Court Case At Center Of Muslims' Stereotyping FearsThe Capitol Hill hearings on the radicalization of Muslims plays on the community's worst fears about stereotyping. It's those fears that were at the center of a recent landmark court case involving 40 Muslims who were detained at the Canada-U.S. border upon return from a conference.
Court Case At Center Of Muslims' Stereotyping Fears
Thursday's Capitol Hill hearings on the radicalization of Muslims in the U.S. plays on the community's worst fears about stereotyping.
It's those fears that were at the center of a recent landmark court case. It involved 40 Muslims from the Buffalo, N.Y., area who had crossed the border into Canada to attend an Islamic conference — and were detained upon return.
Five years ago, Dr. Khalid Qasi got a late-night phone call.
"When I picked up the phone, I was in deep sleep, but when I pick up the phone I have this Muslim woman, a dentist on the other side, crying, saying, 'Brother Khalid, what did we do, what did we do, we are here at the border for the last six hours,' " Qasi recalled.

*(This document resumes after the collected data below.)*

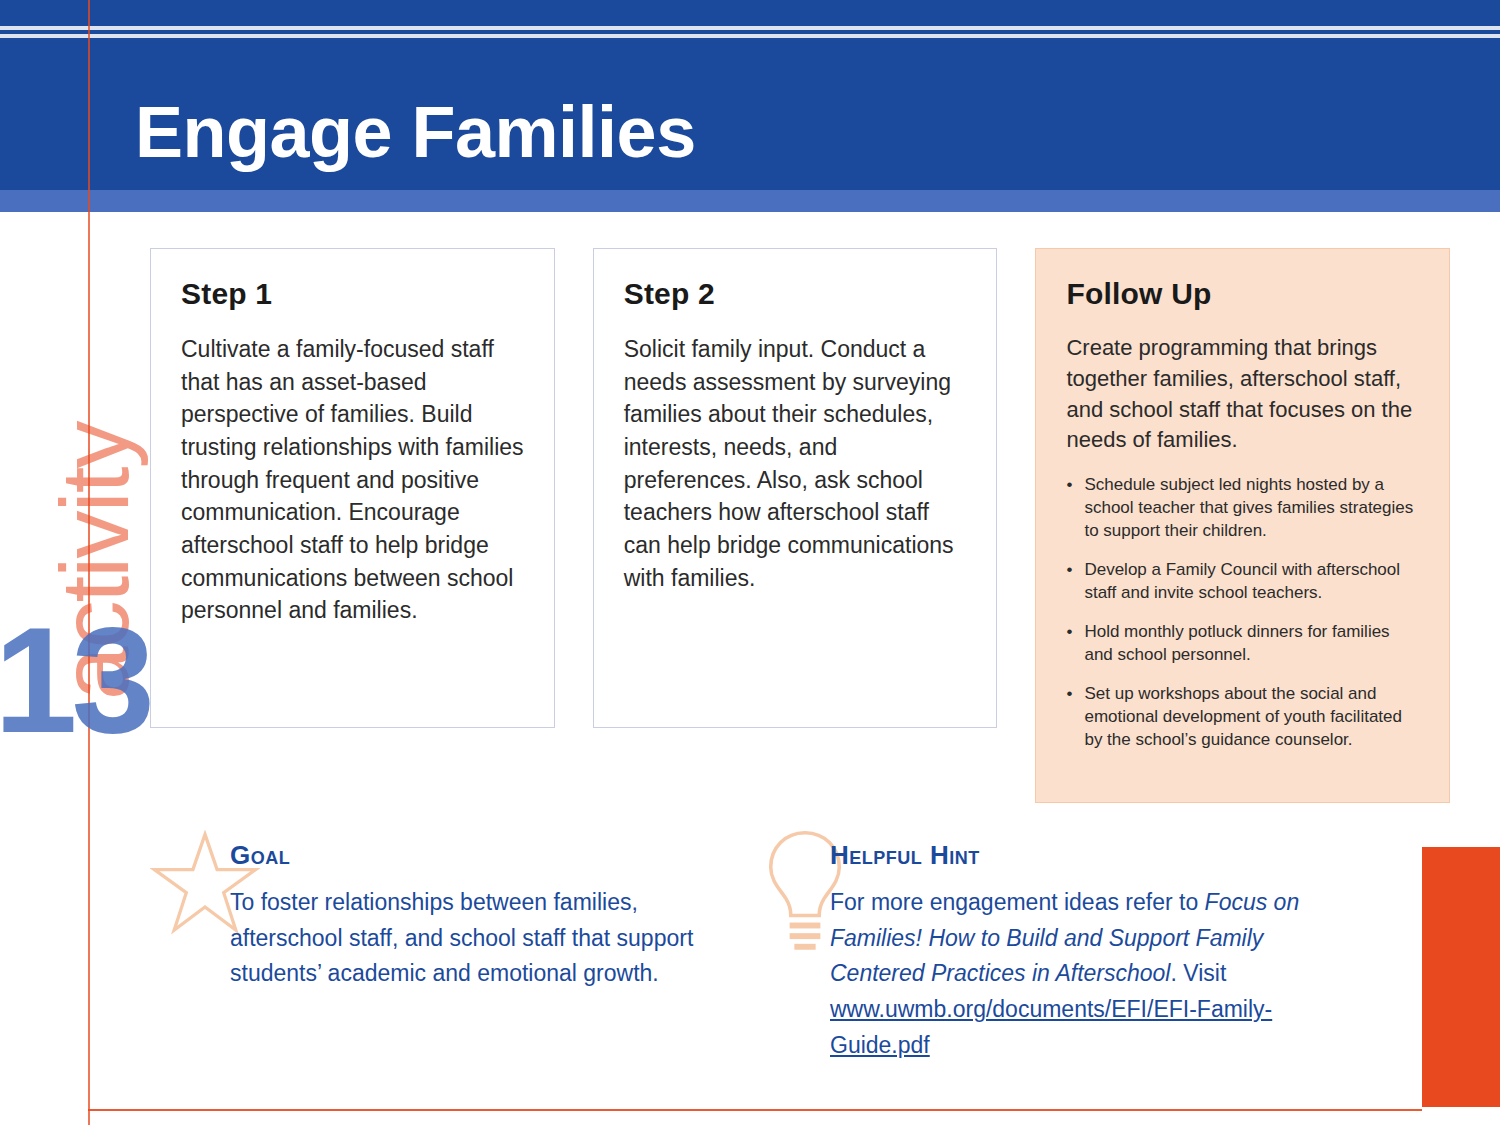Engage Families
13
activity
Step 1
Cultivate a family-focused staff that has an asset-based perspective of families. Build trusting relationships with families through frequent and positive communication. Encourage afterschool staff to help bridge communications between school personnel and families.
Step 2
Solicit family input. Conduct a needs assessment by surveying families about their schedules, interests, needs, and preferences. Also, ask school teachers how afterschool staff can help bridge communications with families.
Follow Up
Create programming that brings together families, afterschool staff, and school staff that focuses on the needs of families.
Schedule subject led nights hosted by a school teacher that gives families strategies to support their children.
Develop a Family Council with afterschool staff and invite school teachers.
Hold monthly potluck dinners for families and school personnel.
Set up workshops about the social and emotional development of youth facilitated by the school’s guidance counselor.
Goal
To foster relationships between families, afterschool staff, and school staff that support students’ academic and emotional growth.
Helpful Hint
For more engagement ideas refer to Focus on Families! How to Build and Support Family Centered Practices in Afterschool. Visit www.uwmb.org/documents/EFI/EFI-Family-Guide.pdf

Qasi is one of the leaders of the Muslim community in Buffalo. And the woman on the phone said 40 people from the local Muslim community were in a holding room at the U.S. border with Canada caught in a procedure called secondary screening.
"We arrived at the border around 11 or 12 p.m.," said Hassan Shibly, one of the people detained that night.

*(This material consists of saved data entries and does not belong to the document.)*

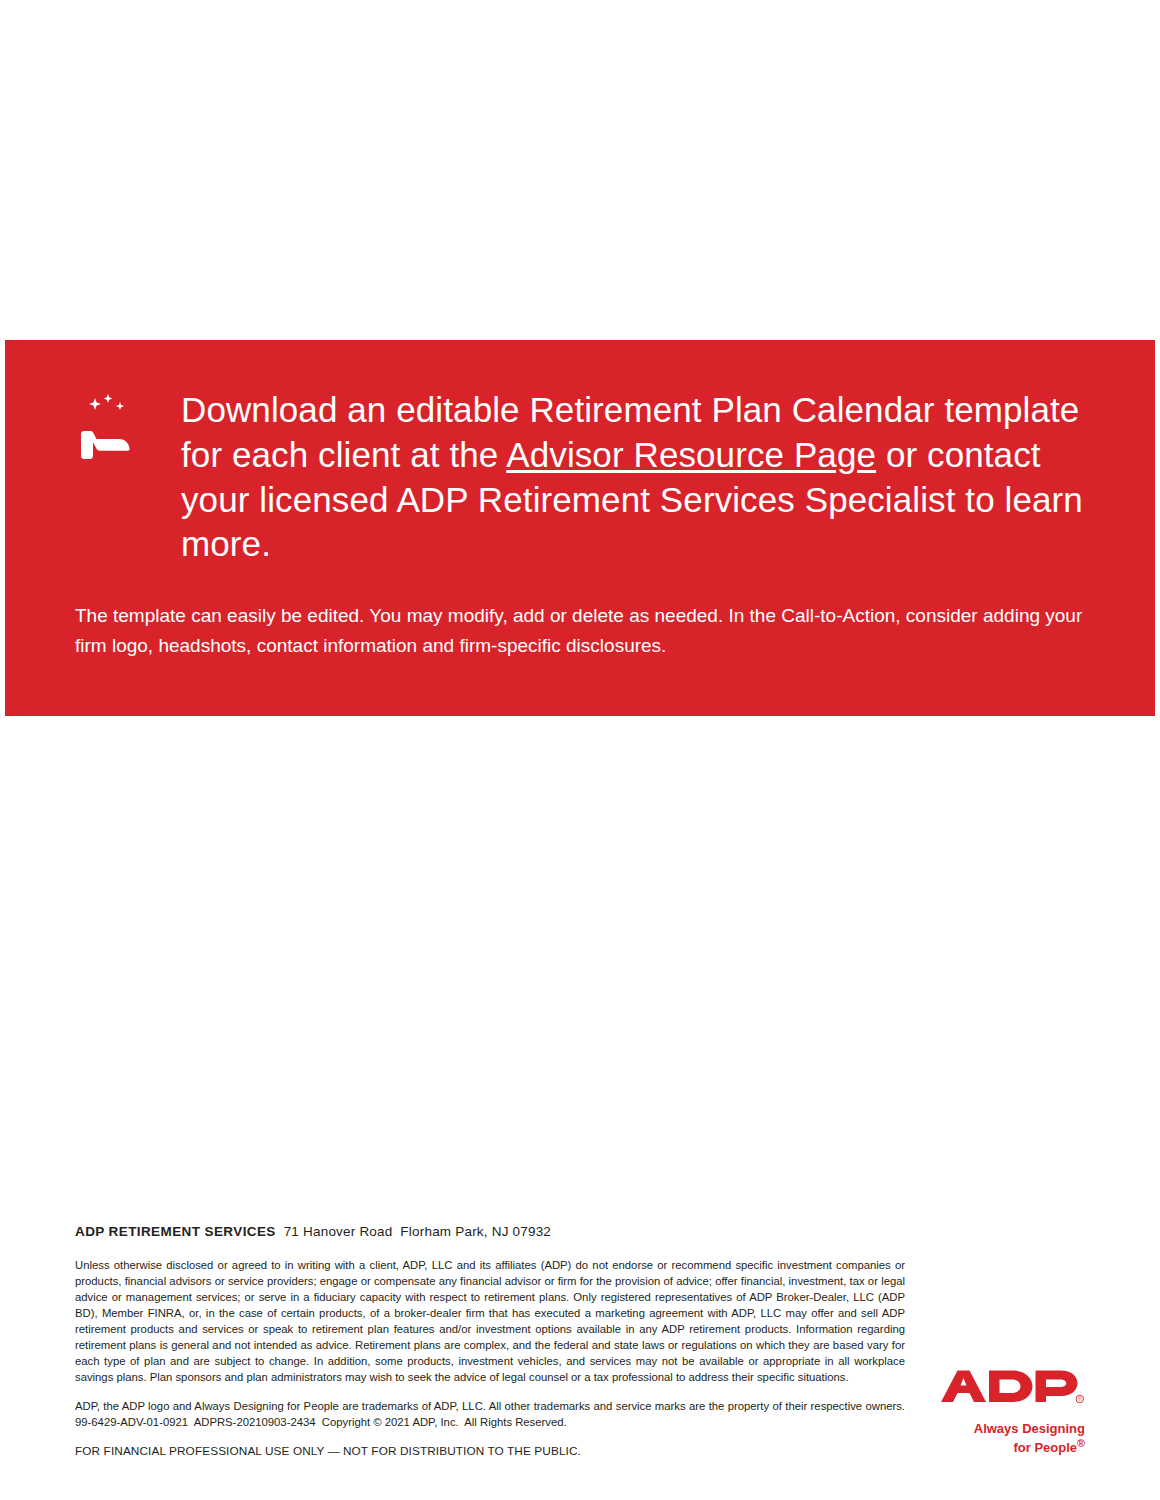Download an editable Retirement Plan Calendar template for each client at the Advisor Resource Page or contact your licensed ADP Retirement Services Specialist to learn more.
The template can easily be edited. You may modify, add or delete as needed. In the Call-to-Action, consider adding your firm logo, headshots, contact information and firm-specific disclosures.
ADP RETIREMENT SERVICES 71 Hanover Road Florham Park, NJ 07932
Unless otherwise disclosed or agreed to in writing with a client, ADP, LLC and its affiliates (ADP) do not endorse or recommend specific investment companies or products, financial advisors or service providers; engage or compensate any financial advisor or firm for the provision of advice; offer financial, investment, tax or legal advice or management services; or serve in a fiduciary capacity with respect to retirement plans. Only registered representatives of ADP Broker-Dealer, LLC (ADP BD), Member FINRA, or, in the case of certain products, of a broker-dealer firm that has executed a marketing agreement with ADP, LLC may offer and sell ADP retirement products and services or speak to retirement plan features and/or investment options available in any ADP retirement products. Information regarding retirement plans is general and not intended as advice. Retirement plans are complex, and the federal and state laws or regulations on which they are based vary for each type of plan and are subject to change. In addition, some products, investment vehicles, and services may not be available or appropriate in all workplace savings plans. Plan sponsors and plan administrators may wish to seek the advice of legal counsel or a tax professional to address their specific situations.
ADP, the ADP logo and Always Designing for People are trademarks of ADP, LLC. All other trademarks and service marks are the property of their respective owners. 99-6429-ADV-01-0921 ADPRS-20210903-2434 Copyright © 2021 ADP, Inc. All Rights Reserved.
FOR FINANCIAL PROFESSIONAL USE ONLY — NOT FOR DISTRIBUTION TO THE PUBLIC.
®
Always Designing
for People®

He said he and everyone in the group were carrying valid American identification.
"It was a long drive, very snowy, we were very tired," he said. "And they didn't ask us many questions. They just looked at our passports, asked where we went. We said we went to an Islamic conference in Toronto. And they said, 'All right we're going to pull you in for a random inspection.' "
Shibly's mother is the one who had made the late-night phone call to Qasi asking for help.
"My mom's like what does random mean?" he continued. "I just jokingly said it is probably because they saw your headscarf. I went into the secondary screening room and it was like the local mosque. ... There were about 40 individuals and each and every one of them Muslim, from the Muslim community."
Shibly said the treatment was rough. He said the agents took him into a separate room, put him up against a wall, forcefully searched him and forced him to provide fingerprints and pose for a photograph.
"Without any reason why," Shibly said.
The harsh treatment, it came out later, had to do with the Islamic conference Shibly and the others had attended.
Homeland Security said it had received a tip that people at that conference might have ties to terrorism. Government lawyers said in court papers filed later that because of that intelligence tip, anyone crossing into Buffalo from Toronto could receive the same treatment as a suspected terrorist. In other words, forced pat-downs, fingerprinting and detention.
The incident became the basis of a lawsuit called Tabbaa v. Chertoff.
"We do not just randomly send individuals into secondary; there have to be other reasons to detain people or put them into secondary," Thomas Winkowski, assistant commissioner at U.S. Customs and Border Protection, said of the case.
Could simply attending an Islamic conference spark a second look? He said it could.
"Some conferences, we would have an interest on who's there" and could question people more closely on the border on that basis, he said.
But in this case, the conference in Toronto was something Muslims from Buffalo had attended every year.
Michael Battle was the U.S. attorney in Buffalo at the time, and he said he was upset by what happened. "As U.S. attorney, of course, the first thing I wanted to know was why. I wanted to know if their detention indicated possibly criminal behavior," said Battle.
He said criminal behavior clearly wasn't an issue because everyone was eventually released and allowed to enter the United States. Battle had prosecuted a high-profile terrorism case in Buffalo known as the Lackawanna Six several years earlier, in 2002. He says the border case seemed like profiling.
"That kind of thing makes Muslims angry and it should make all Americans angry," he said. "Because again, this is just not what law enforcement should be used for ... something that amounts to, or looks like, nothing more than garden variety profiling."
Even so, the government won the lawsuit. A U.S. appeals court essentially said national security concerns can outweigh civil liberties.
Qasi, the man who took that late-night phone call, said he's never been satisfied with the explanation given for what happened at the border.
"If they had appropriate identification and they did not lie and they answered the questions, why did they need fingerprints? Nobody could answer that," he said.
The ACLU and a group called Muslim Advocates have tried a new legal tack. They filed a Freedom of Information Act request in hopes of getting U.S. Customs and Border Protection to spell out the guidelines for questioning people at the border. They have also written to the Department of Homeland Security asking its inspector general to investigate the treatment of U.S. Muslims at the borders.
The inspector general's office is looking into it but has yet to launch a formal investigation.